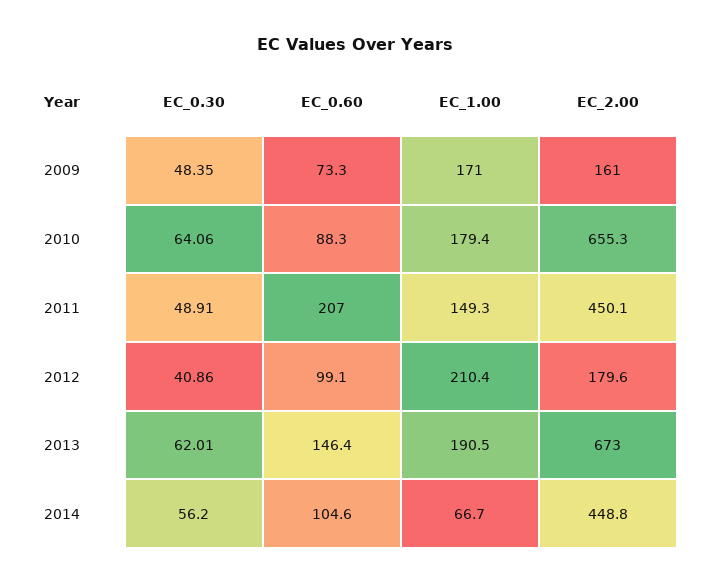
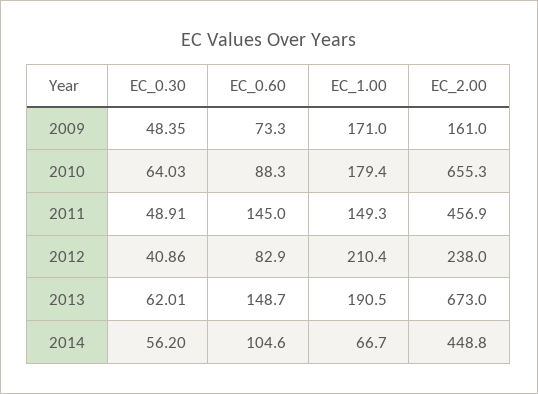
  {
    "EC_0.30": {
      "2009": 48.35,
-     "2010": 64.06,
+     "2010": 64.03,
      "2011": 48.91,
      "2012": 40.86,
      "2013": 62.01,
      "2014": 56.2
    },
    "EC_0.60": {
      "2009": 73.3,
      "2010": 88.3,
-     "2011": 207,
+     "2011": 145,
-     "2012": 99.1,
+     "2012": 82.9,
-     "2013": 146.4,
+     "2013": 148.7,
      "2014": 104.6
    },
    "EC_1.00": {
      "2009": 171,
      "2010": 179.4,
      "2011": 149.3,
      "2012": 210.4,
      "2013": 190.5,
      "2014": 66.7
    },
    "EC_2.00": {
      "2009": 161,
      "2010": 655.3,
-     "2011": 450.1,
+     "2011": 456.9,
-     "2012": 179.6,
+     "2012": 238,
      "2013": 673,
      "2014": 448.8
    }
  }

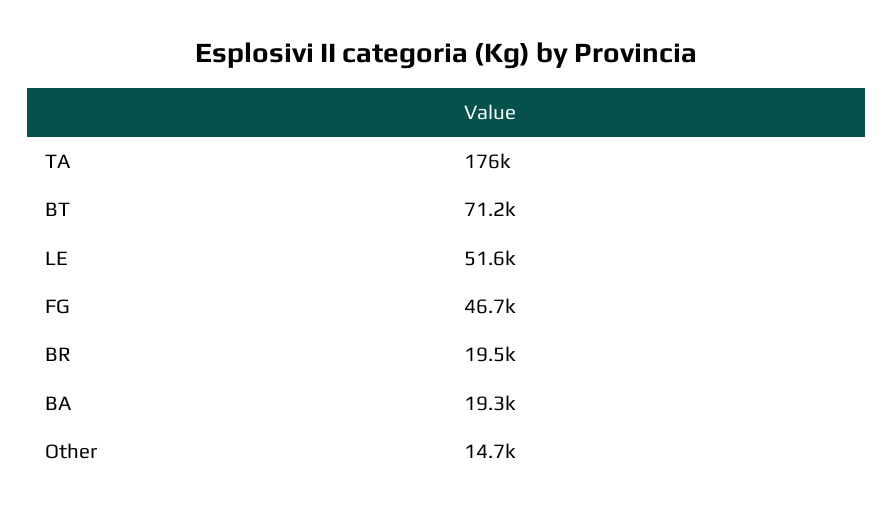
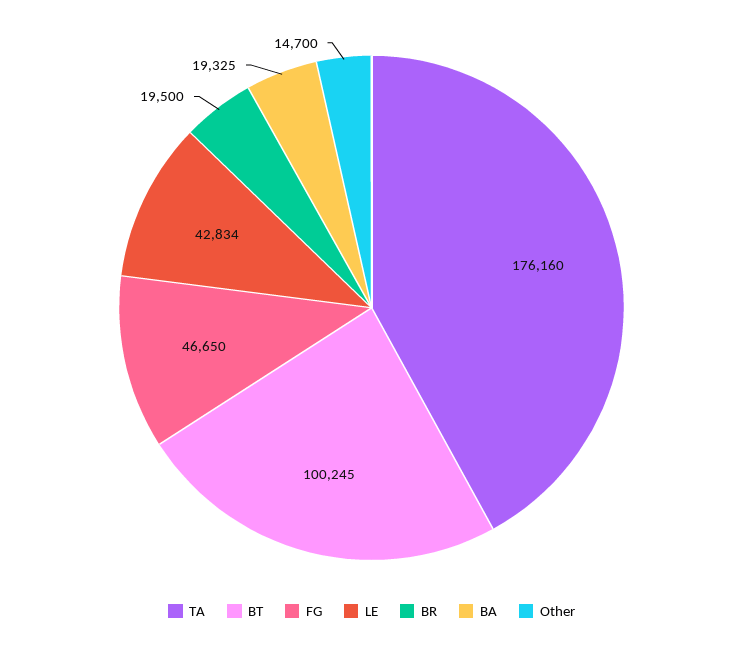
  {
    "TA": 176160,
-   "BT": 71200,
+   "BT": 100245,
-   "LE": 51600,
+   "LE": 42834,
    "FG": 46650,
    "BR": 19500,
    "BA": 19325,
    "Other": 14700
  }

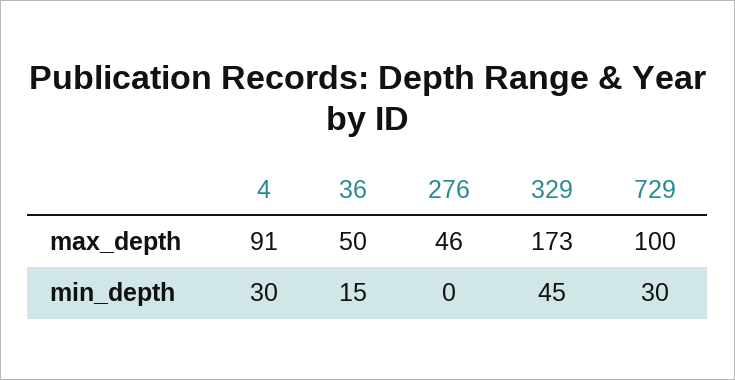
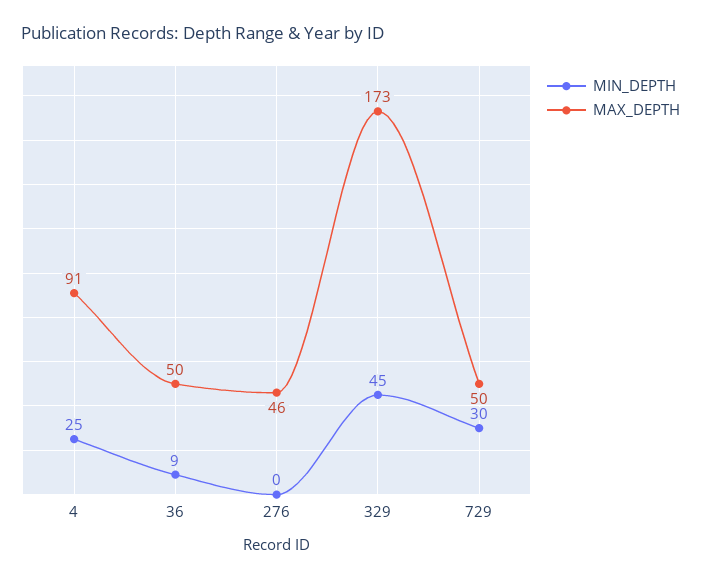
  {
    "max_depth": {
      "4": 91,
      "36": 50,
      "276": 46,
      "329": 173,
-     "729": 100
+     "729": 50
    },
    "min_depth": {
-     "4": 30,
+     "4": 25,
-     "36": 15,
+     "36": 9,
      "276": 0,
      "329": 45,
      "729": 30
    }
  }

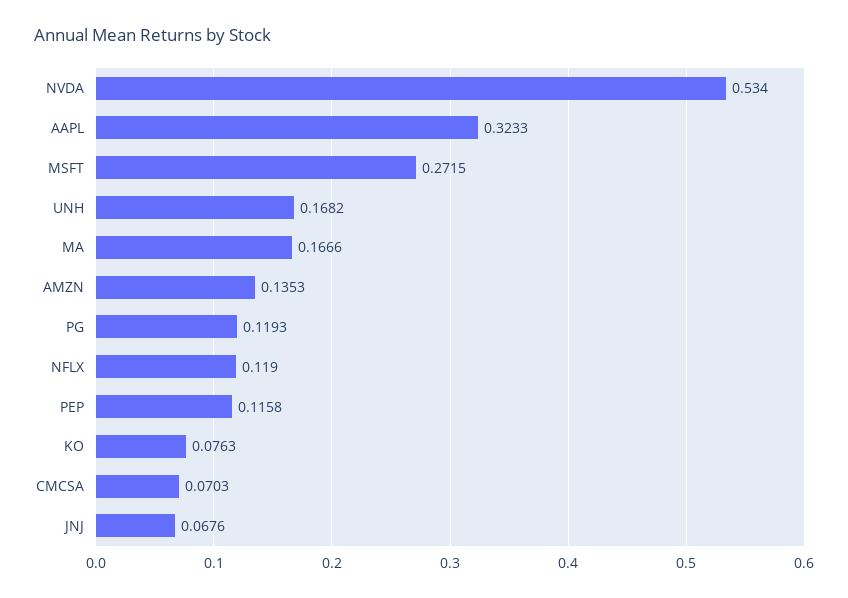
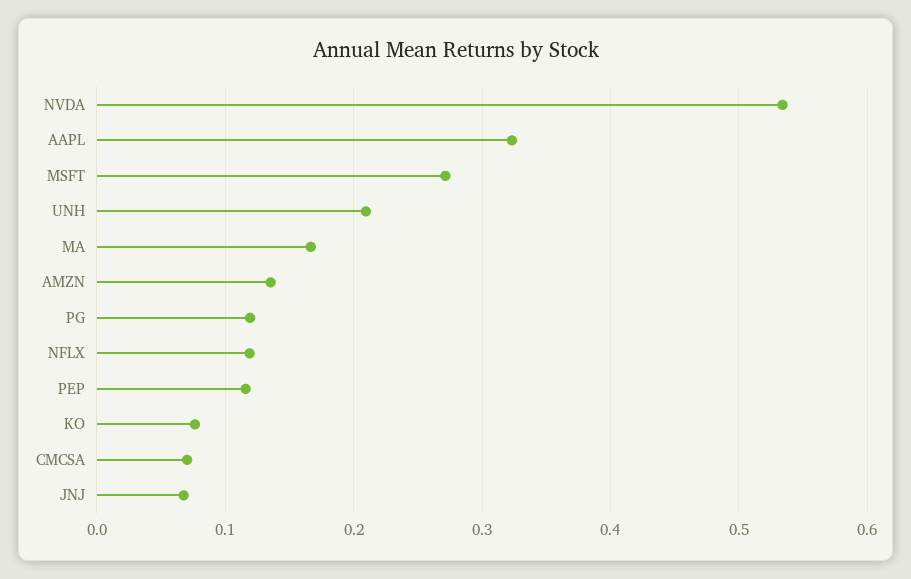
  {
    "NVDA": 0.534,
    "AAPL": 0.3233,
    "MSFT": 0.2715,
-   "UNH": 0.1682,
+   "UNH": 0.21,
    "MA": 0.1666,
    "AMZN": 0.1353,
    "PG": 0.1193,
    "NFLX": 0.119,
    "PEP": 0.1158,
    "KO": 0.0763,
    "CMCSA": 0.0703,
    "JNJ": 0.0676
  }

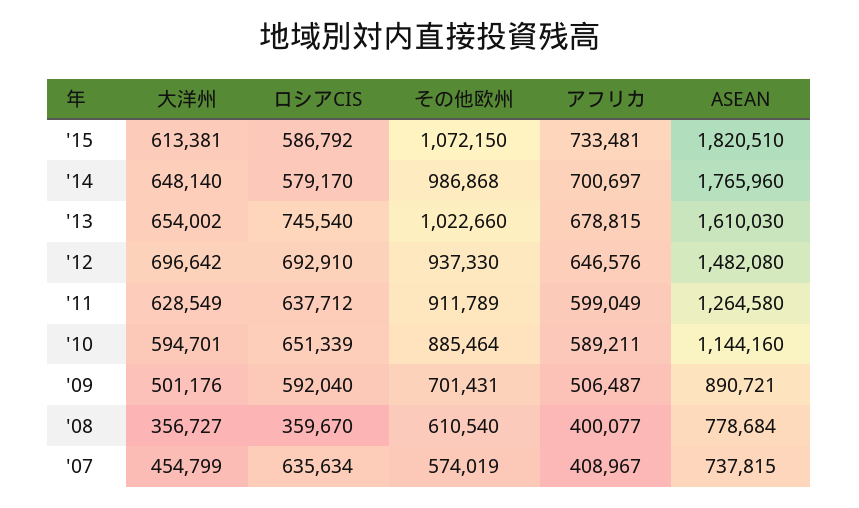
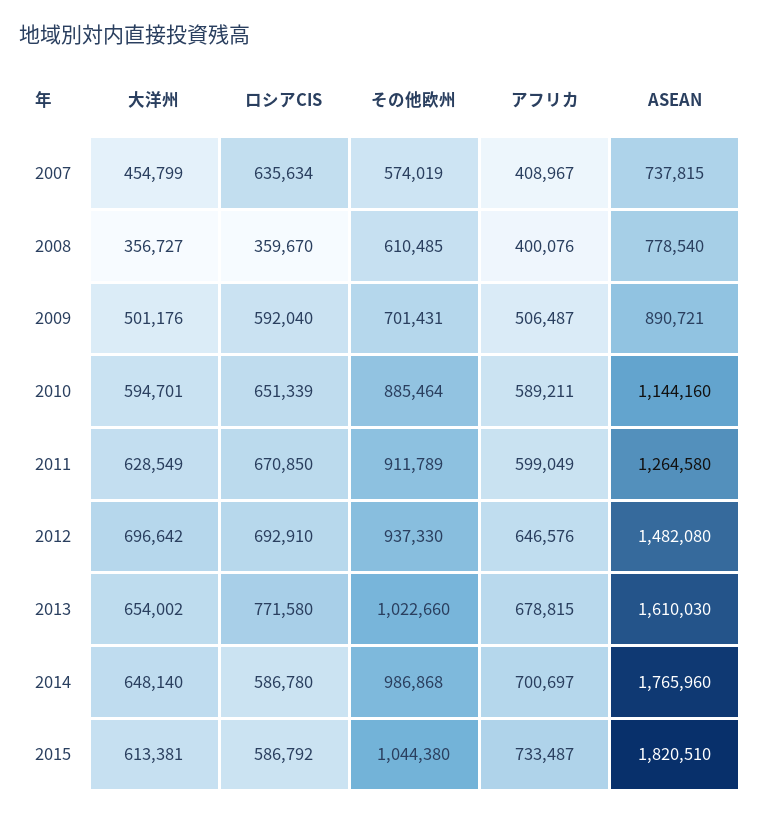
  {
    "大洋州": {
      "'15": 613381,
      "'14": 648140,
      "'13": 654002,
      "'12": 696642,
      "'11": 628549,
      "'10": 594701,
      "'09": 501176,
      "'08": 356727,
      "'07": 454799
    },
    "ロシアCIS": {
      "'15": 586792,
-     "'14": 579170,
+     "'14": 586780,
-     "'13": 745540,
+     "'13": 771580,
      "'12": 692910,
-     "'11": 637712,
+     "'11": 670850,
      "'10": 651339,
      "'09": 592040,
      "'08": 359670,
      "'07": 635634
    },
    "その他欧州": {
-     "'15": 1072150,
+     "'15": 1044380,
      "'14": 986868,
      "'13": 1022660,
      "'12": 937330,
      "'11": 911789,
      "'10": 885464,
      "'09": 701431,
-     "'08": 610540,
+     "'08": 610485,
      "'07": 574019
    },
    "アフリカ": {
-     "'15": 733481,
+     "'15": 733487,
      "'14": 700697,
      "'13": 678815,
      "'12": 646576,
      "'11": 599049,
      "'10": 589211,
      "'09": 506487,
-     "'08": 400077,
+     "'08": 400076,
      "'07": 408967
    },
    "ASEAN": {
      "'15": 1820510,
      "'14": 1765960,
      "'13": 1610030,
      "'12": 1482080,
      "'11": 1264580,
      "'10": 1144160,
      "'09": 890721,
-     "'08": 778684,
+     "'08": 778540,
      "'07": 737815
    }
  }

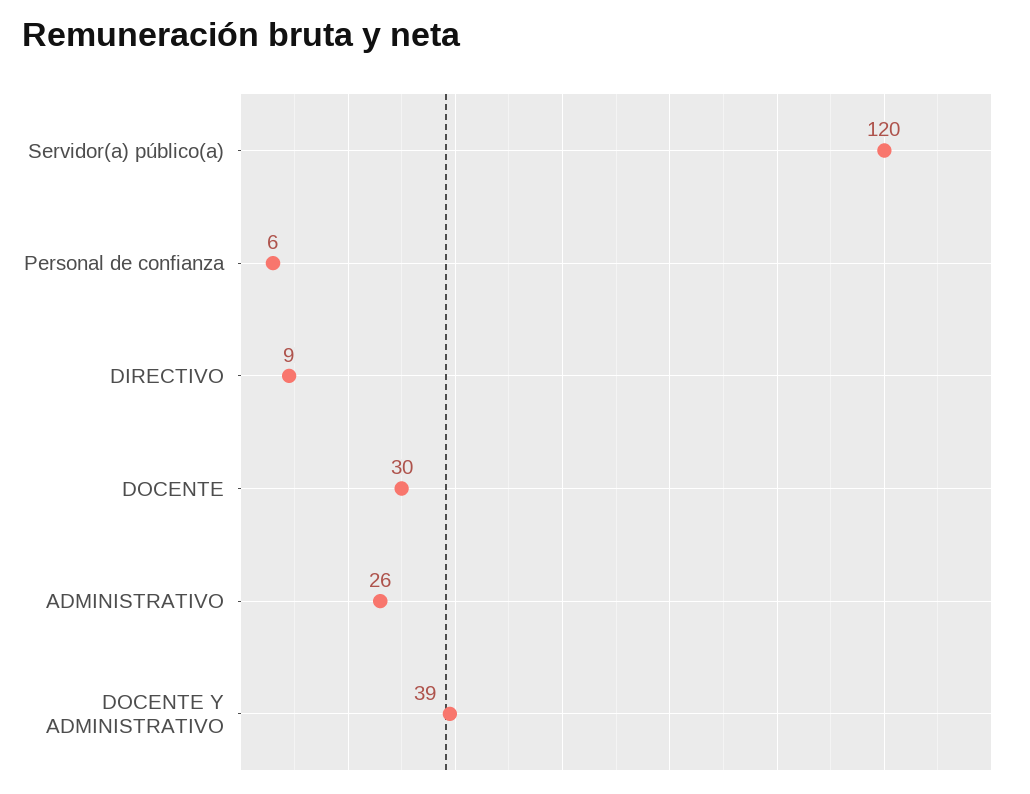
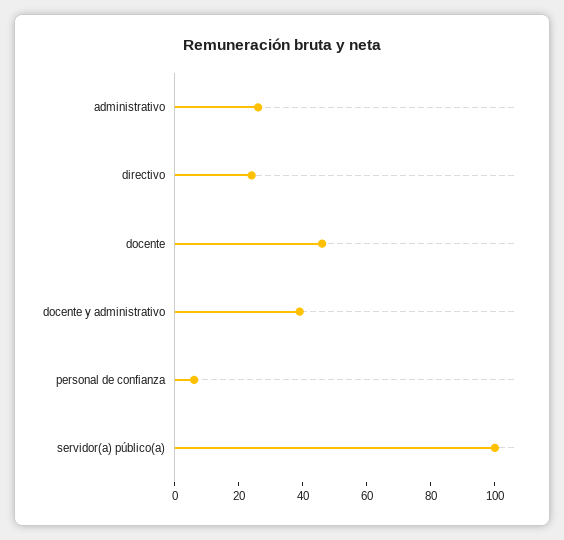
  {
-   "Servidor(a) público(a)": 120,
+   "Servidor(a) público(a)": 100,
    "Personal de confianza": 6,
-   "DIRECTIVO": 9,
+   "DIRECTIVO": 25,
-   "DOCENTE": 30,
+   "DOCENTE": 45,
    "ADMINISTRATIVO": 26,
    "DOCENTE Y ADMINISTRATIVO": 39
  }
***
Problem to work on » Give back the material above word for word; no picture belongs in it.

Solution for this exercise »
  {
    "EC_0.30": {
      "2009": 48.35,
-     "2010": 64.06,
+     "2010": 64.03,
      "2011": 48.91,
      "2012": 40.86,
      "2013": 62.01,
      "2014": 56.2
    },
    "EC_0.60": {
      "2009": 73.3,
      "2010": 88.3,
-     "2011": 207,
+     "2011": 145,
-     "2012": 99.1,
+     "2012": 82.9,
-     "2013": 146.4,
+     "2013": 148.7,
      "2014": 104.6
    },
    "EC_1.00": {
      "2009": 171,
      "2010": 179.4,
      "2011": 149.3,
      "2012": 210.4,
      "2013": 190.5,
      "2014": 66.7
    },
    "EC_2.00": {
      "2009": 161,
      "2010": 655.3,
-     "2011": 450.1,
+     "2011": 456.9,
-     "2012": 179.6,
+     "2012": 238,
      "2013": 673,
      "2014": 448.8
    }
  }

  {
    "TA": 176160,
-   "BT": 71200,
+   "BT": 100245,
-   "LE": 51600,
+   "LE": 42834,
    "FG": 46650,
    "BR": 19500,
    "BA": 19325,
    "Other": 14700
  }

  {
    "max_depth": {
      "4": 91,
      "36": 50,
      "276": 46,
      "329": 173,
-     "729": 100
+     "729": 50
    },
    "min_depth": {
-     "4": 30,
+     "4": 25,
-     "36": 15,
+     "36": 9,
      "276": 0,
      "329": 45,
      "729": 30
    }
  }

  {
    "NVDA": 0.534,
    "AAPL": 0.3233,
    "MSFT": 0.2715,
-   "UNH": 0.1682,
+   "UNH": 0.21,
    "MA": 0.1666,
    "AMZN": 0.1353,
    "PG": 0.1193,
    "NFLX": 0.119,
    "PEP": 0.1158,
    "KO": 0.0763,
    "CMCSA": 0.0703,
    "JNJ": 0.0676
  }

  {
    "大洋州": {
      "'15": 613381,
      "'14": 648140,
      "'13": 654002,
      "'12": 696642,
      "'11": 628549,
      "'10": 594701,
      "'09": 501176,
      "'08": 356727,
      "'07": 454799
    },
    "ロシアCIS": {
      "'15": 586792,
-     "'14": 579170,
+     "'14": 586780,
-     "'13": 745540,
+     "'13": 771580,
      "'12": 692910,
-     "'11": 637712,
+     "'11": 670850,
      "'10": 651339,
      "'09": 592040,
      "'08": 359670,
      "'07": 635634
    },
    "その他欧州": {
-     "'15": 1072150,
+     "'15": 1044380,
      "'14": 986868,
      "'13": 1022660,
      "'12": 937330,
      "'11": 911789,
      "'10": 885464,
      "'09": 701431,
-     "'08": 610540,
+     "'08": 610485,
      "'07": 574019
    },
    "アフリカ": {
-     "'15": 733481,
+     "'15": 733487,
      "'14": 700697,
      "'13": 678815,
      "'12": 646576,
      "'11": 599049,
      "'10": 589211,
      "'09": 506487,
-     "'08": 400077,
+     "'08": 400076,
      "'07": 408967
    },
    "ASEAN": {
      "'15": 1820510,
      "'14": 1765960,
      "'13": 1610030,
      "'12": 1482080,
      "'11": 1264580,
      "'10": 1144160,
      "'09": 890721,
-     "'08": 778684,
+     "'08": 778540,
      "'07": 737815
    }
  }

  {
-   "Servidor(a) público(a)": 120,
+   "Servidor(a) público(a)": 100,
    "Personal de confianza": 6,
-   "DIRECTIVO": 9,
+   "DIRECTIVO": 25,
-   "DOCENTE": 30,
+   "DOCENTE": 45,
    "ADMINISTRATIVO": 26,
    "DOCENTE Y ADMINISTRATIVO": 39
  }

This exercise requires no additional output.